Но вернемся к фоссатуму. К какому же заключению пришел Барадез? Разумеется, фоссатум и лимес — это вовсе не одно и то же. Воздушные поиски фоссатума привели к открытию лимес со всей их сложностью и глубиной. Фоссатум, в свою очередь, как оказалось, не был пограничным укреплением между территориями варваров и римлян, а проходил довольно далеко от передовых позиций. Раньше считалось, что он был первой линией обороны. В действительности же фоссатум играл роль последнего барьера, который вставал перед противником, если ему удавалось прорваться сквозь сеть пограничных крепостей и разгромить все подвижные войска. Таким образом, фоссатум в буквальном смысле слова последний ров во всей системе оборонительных линий.
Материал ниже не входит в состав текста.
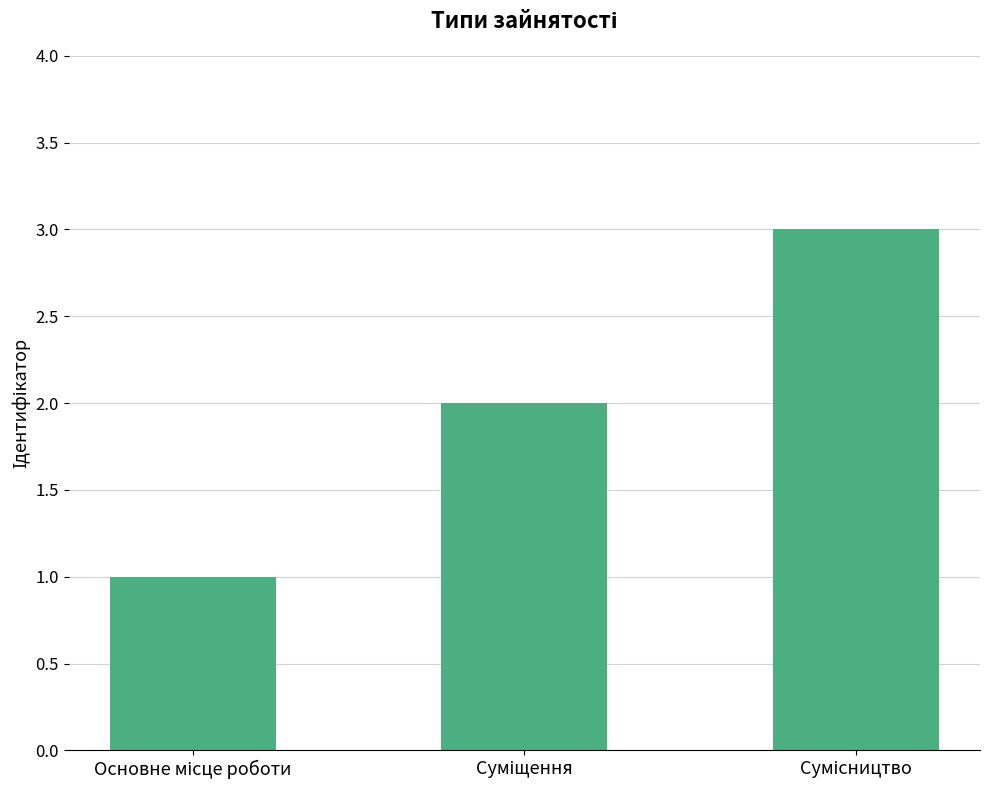

What is the maximum value shown in the chart?

3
Исследования Барадеза ясно показали, что фоссатум следует рассматривать в связи со всем обширным планом римской колонизации Северной Африки. За ним простиралась обширная сельскохозяйственная зона, плодородие которой обеспечивала ныне, к сожалению, погибшая система орошения — такое же выдающееся достижение римских инженеров, как сам оборонительный пояс. Солдаты-крестьяне, расселенные в этой зоне, являлись основной силой обороны. Они жили неподалеку от фоссатума и в случае тревоги могли быстро занять свои позиции вдоль него.

Аэронаблюдения Барадеза имели большое значение для аграрной археологии. Эта тема была особенно близка ему как бывшему студенту французского Национального агрономического института. Там, где сегодня простирается бесплодная Сахара, Барадез смог разглядеть сотни тысяч акров полей, некогда орошаемых водами огромной ирригационной системы. И хотя климат в те времена был таким же засушливым, как теперь, римляне сумели превратить пустыню в цветущий сад. Главными культурами были зерновые и оливки, значительная часть которых шла на экспорт.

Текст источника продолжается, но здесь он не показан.